One of the triggers was a massive decline in the prices of homes that followed the collapse of what is called the housing bubble. This lead to large-scale mortgage delinquencies, devaluation of housing-related securities such as Mortgage-backed security (MBS) and widespread foreclosures.
This widespread upheaval has since affected the growth of the economy and the spending habits of US residents for several years.
There has, however, been a recent change in this scenario.
Upswing in Investor Sentiments
This change has been occurring since March of this year, when the index of builder confidence for newly built, single-family homes, of Wells Fargo and The National Association of Home Builders (NAHB) reached 71, the highest since June 2005. It has since settled back down to 70 where it’s stayed since May 2017.

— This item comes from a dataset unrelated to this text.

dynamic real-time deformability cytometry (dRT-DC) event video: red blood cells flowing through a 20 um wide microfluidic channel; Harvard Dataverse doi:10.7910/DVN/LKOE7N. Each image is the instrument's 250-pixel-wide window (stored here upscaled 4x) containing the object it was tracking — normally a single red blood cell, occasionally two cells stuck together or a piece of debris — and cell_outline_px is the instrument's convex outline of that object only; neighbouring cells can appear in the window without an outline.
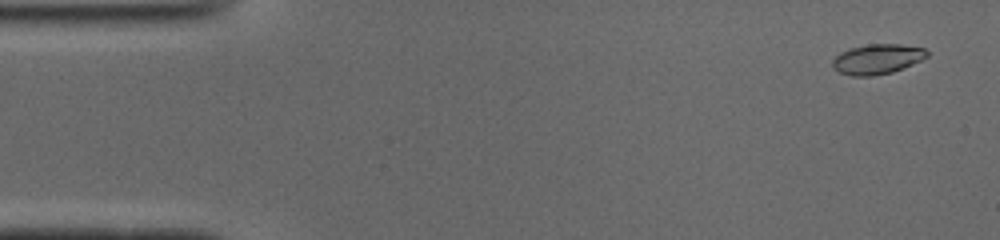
{"species": "common noctule bat (a hibernating species)", "species_latin": "Nyctalus noctula", "temperature_condition": "cold", "stored_images_in_passage": 51, "camera_frame_rate_fps": 3000, "um_per_image_px": 0.085, "animal": {"sex": "male", "body_mass_g": 19.0, "forearm_length_mm": 50.8}, "frame": {"image": 1, "passage_image": 3, "time_ms": 0.667, "image_size_px": [1000, 240], "cell_outline_px": [[928, 56], [912, 64], [892, 72], [872, 76], [852, 76], [840, 72], [832, 64], [832, 60], [840, 52], [848, 48], [868, 44], [900, 44], [924, 48], [928, 52]], "centroid_in_image_um": [74.56, 5.01], "position_along_channel_um": 10.4, "area_um2": 16.42}}
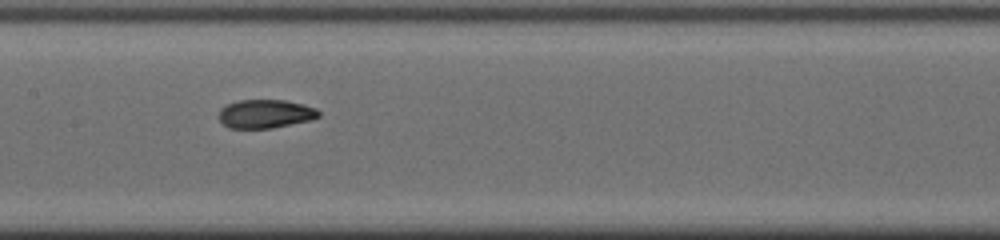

This shows that despite shortages in labor and lots and grappling with increased costs in the form of building material, builders’ optimism is going up. The market is bullish about current sales levels for the next six months.
Roadblocks to the Future
There could, however, be some roadblocks to increasing in housing activity in the near future, due to higher mortgage rates.
Housing starts for the multi-family housing segment, which is generally perceived to be more volatile, dropped 9.2% to a pace of 337,000 units. They have declined for four straight months.
Further, building permits also fell 2.5%, driven by a 4.5% drop in the single-family segment. Conversely, multi-family permits rose 1.4 percent.
Single-family homebuilding, which currently accounts for the largest share of the residential housing market, rebounded last month 0.4% to a pace of 835,000 units.
Single-family starts swelled 19.4% in the Midwest and went ahead 9.1% in the West. The number went down 3.4% in the South and topped 29.2% in the Northeast.
Reasons for Drop In Starts
A few of the drop in starts, particularly in the Northeast, could possibly be weather-related after a bad snowstorm the area in March. Demand for housing continues to be reinforced by a tightening labor market, accompanied by an unemployment rate at a 10-year low of 4.4%.